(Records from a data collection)
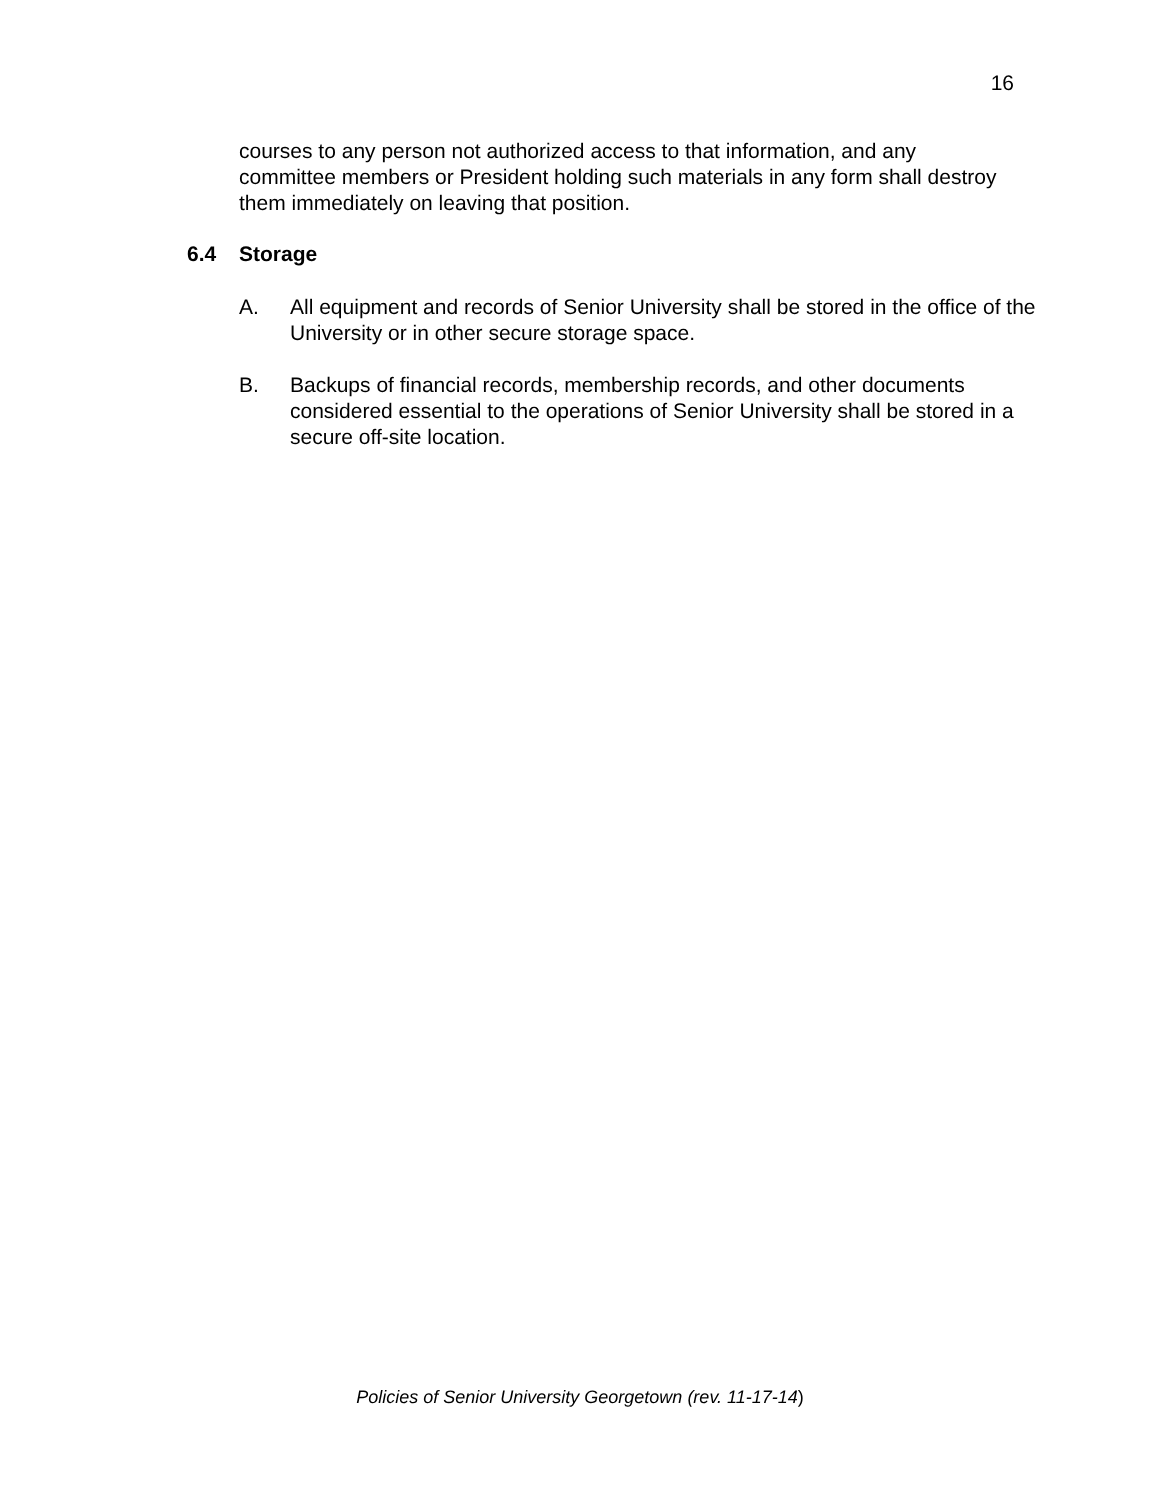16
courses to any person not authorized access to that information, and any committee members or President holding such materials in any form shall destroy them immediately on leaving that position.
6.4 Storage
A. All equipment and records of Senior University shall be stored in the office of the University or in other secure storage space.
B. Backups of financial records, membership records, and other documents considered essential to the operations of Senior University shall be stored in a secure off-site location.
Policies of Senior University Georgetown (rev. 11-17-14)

-- Your task --
Determine how many lines in the entries above contain the word "Senior", and respond with the number alone.

-- Solution to the problem --
3